The Office of National Statistics [The UK Statistics Authority] has released a white paper, ‘Help Shape Our Future”, which sets out its proposals for conducting the 2021 Census in England and Wales. One section of this specifically looks at the question of adding new tick-boxes of ethnicity, two of which are currently tick-boxes in the Religion category. These recommendations are based on the results of the ONS’s 2017 Consultation, where they committed to undertake a review of the ethnic group response options. Four groups would be reviewed to see if new options were needed they are: Roma, Somali, Sikh and Jewish [the latter two have previously been only under Religion]
Data on the ethnic groups was considered necessary by the ONS in order to “understand inequality, inform and monitor policy development, allocate resources and plan services”. The consultation with these groups included informal interviews at Roma community events, focus groups to understand the impact on the Gypsy or Irish Traveller community of potentially adding a “Roma” tick-box, and cognitive interviews with Black, African, Caribbean or Black British participants to understand the best way to obtain more detailed data on ethnically Somali individuals. Such engagement led to the conclusion that evidence was not provided that further forms of identification were necessary for Somali, Sikh or Jewish communities however there was some evidence provided which supported the usefulness of adding a “Roma” tick-box.

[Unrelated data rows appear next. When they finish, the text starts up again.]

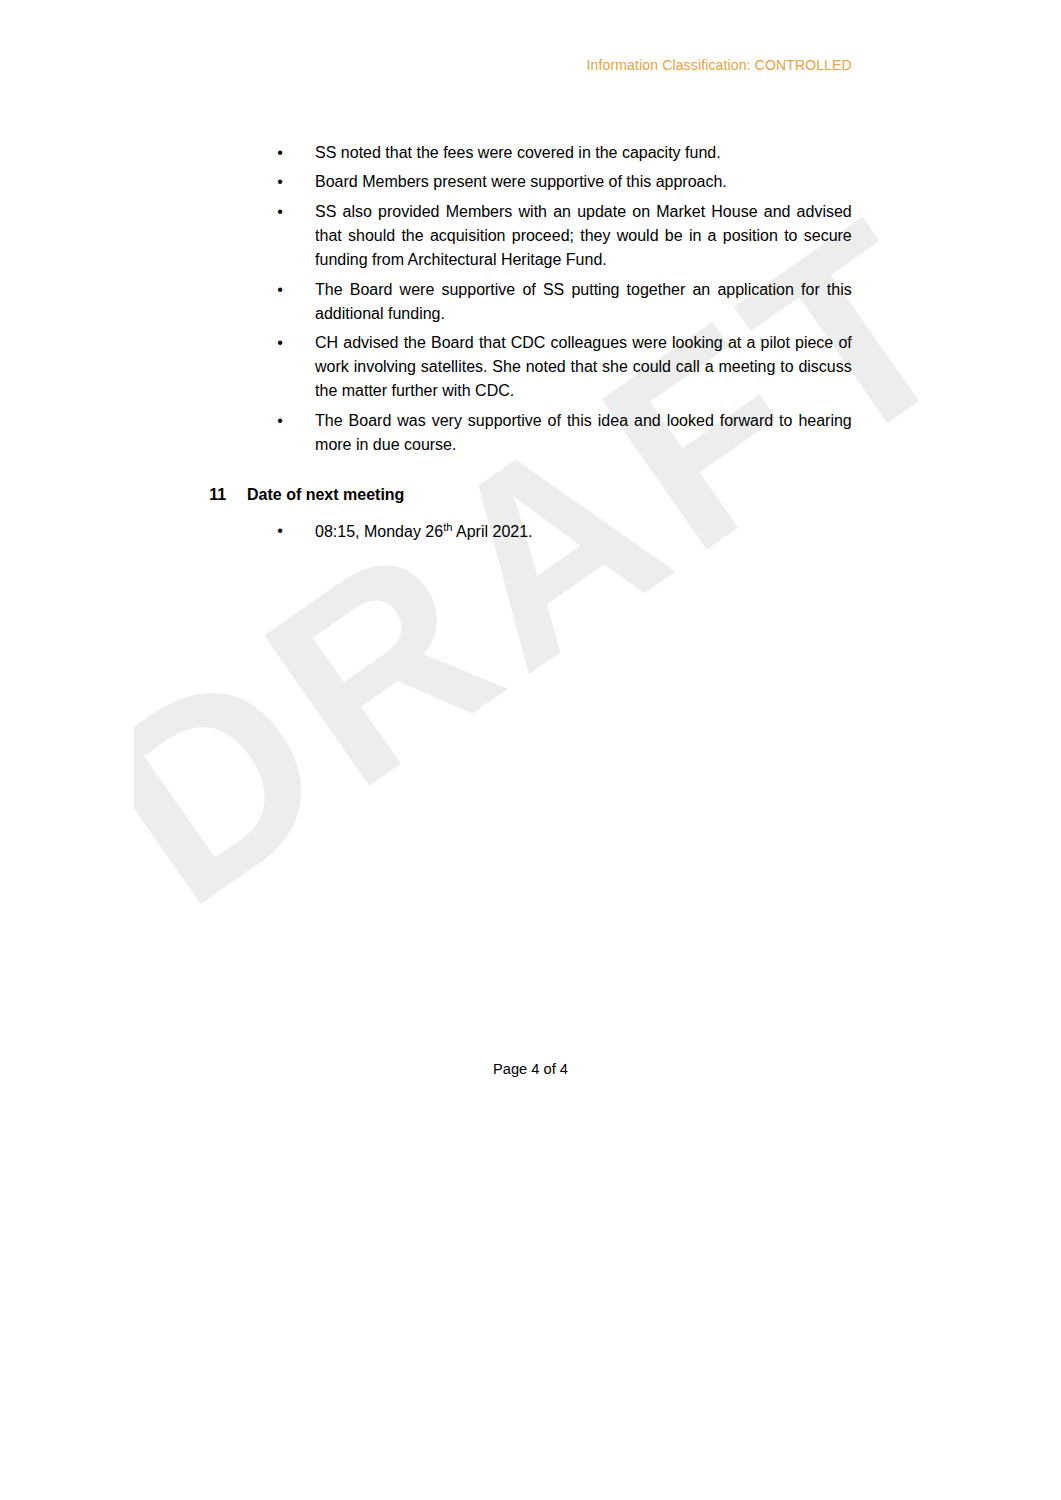Information Classification: CONTROLLED
DRAFT
SS noted that the fees were covered in the capacity fund.
Board Members present were supportive of this approach.
SS also provided Members with an update on Market House and advised that should the acquisition proceed; they would be in a position to secure funding from Architectural Heritage Fund.
The Board were supportive of SS putting together an application for this additional funding.
CH advised the Board that CDC colleagues were looking at a pilot piece of work involving satellites. She noted that she could call a meeting to discuss the matter further with CDC.
The Board was very supportive of this idea and looked forward to hearing more in due course.
11 Date of next meeting
08:15, Monday 26th April 2021.
Page 4 of 4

The consultation illustrates the sensitivities that arise when governments seek to acquire and record information of its population. While some members of these communities believe a tick-box gives them recognition and means that important data collection for resource allocation is done on behalf of their community, leading to possible policy development, others have viewed the possible inclusion of their ‘ethnicity’ as unsuitable, inappropriate or viewed it with suspicion due to a history of discrimination based on this ‘ethnicity’.
Adding a tick-box for the Roma community appears to be most grounded in the need for policy development. For example, the ONS describes how the UK’s National Health Service has highlighted that the data that is available suggests that the group “experiences considerably worse health, and lower life expectancy, than average. There is also a need for Roma data for school place planning, planning housing developments, meeting language requirements, and in understanding the community’s higher unemployment rates and lower educational outcomes compared to other communities. There is “consistent support” within the community for a “Roma” tick-box.
Similarly, the Somali Community representatives and stakeholders consulted believe that the significant disadvantage that the Somali Community was experiencing in housing, employment, health and education could be helped by better data on the ethnically Somali population. However, the focus groups saw that the inclusion of a specific “Somali” tick-box, as the only African ethnicity to have a tick-box, raised suspicions among Somali participants with higher literacy levels, who questioned why this data was needed and suggested that it “reflected a history of discrimination against the Somali population”. Black African participants also questioned why Somalis were singled out, raising concerns as to the fairness of this. Furthermore, many participants felt that a specific tick-box would stop them from being able to identify themselves as African, an important part of their ethnic identity. Again a reflection of the importance of taking into account the social and political context in which censuses operate, participants said that they “often felt they were denied this identity by other groups of African heritage who suggested they were “not really African” due to differences of language, hair and religion.”
Consultation with the Jewish community also reflects this importance, with the inclusion of a “Jewish” tick-box considered “highly unacceptable”, since it was “perceived as a negative attempt to “single out” the Jewish population and evoked comparisons to World War 2 Germany”, with personal experiences of present-day anti-Semitism meaning many were reluctant to disclose their Jewish identity in certain social situations, as well as an official form.
Research within the Sikh community has suggested that the existing Sikh religion tick-box will capture virtually all Sikhs in the UK. However the Sikh Federation (UK) and the All-Party Parliamentary Group for British Sikhs have criticised this strongly, suggesting such a decision has opened itself up to ‘legal action and a claim of institutionalising discrimination against Sikhs’.
Another group angered by the ONS are campaigners from the Cornish Nationalist Party, as reported in the BBC, who had called for a tick-box akin to that of Welsh, Scottish and Irish. The ONS said that the calls were “very localised and not strong enough to justify its inclusion in the nationwide census” Dick Coke of Mbyon Kernow (the Cornish National Party), said such a decision was “illogical, prejudicial, disrespectful and just plain wrong” because “The Cornish are recognised as a national minority though the Framework Convention for the Protection of National Minorities, just the same as the Irish, Scots and Welsh”, and so arguing that they are the only national minority denied a tick-box.
The ONS also recommends including questions about sexual orientation and gender identity for those aged 16 and above. This will ask whether someone considers themselves straight, gay or bisexual. The questions will be voluntary on the form. Research by the ONS found that 30 percent of the survey population did not support the inclusion of the new sexuality questions, however they said that the questions “will make it easier to monitor inequalities” in the minority groups.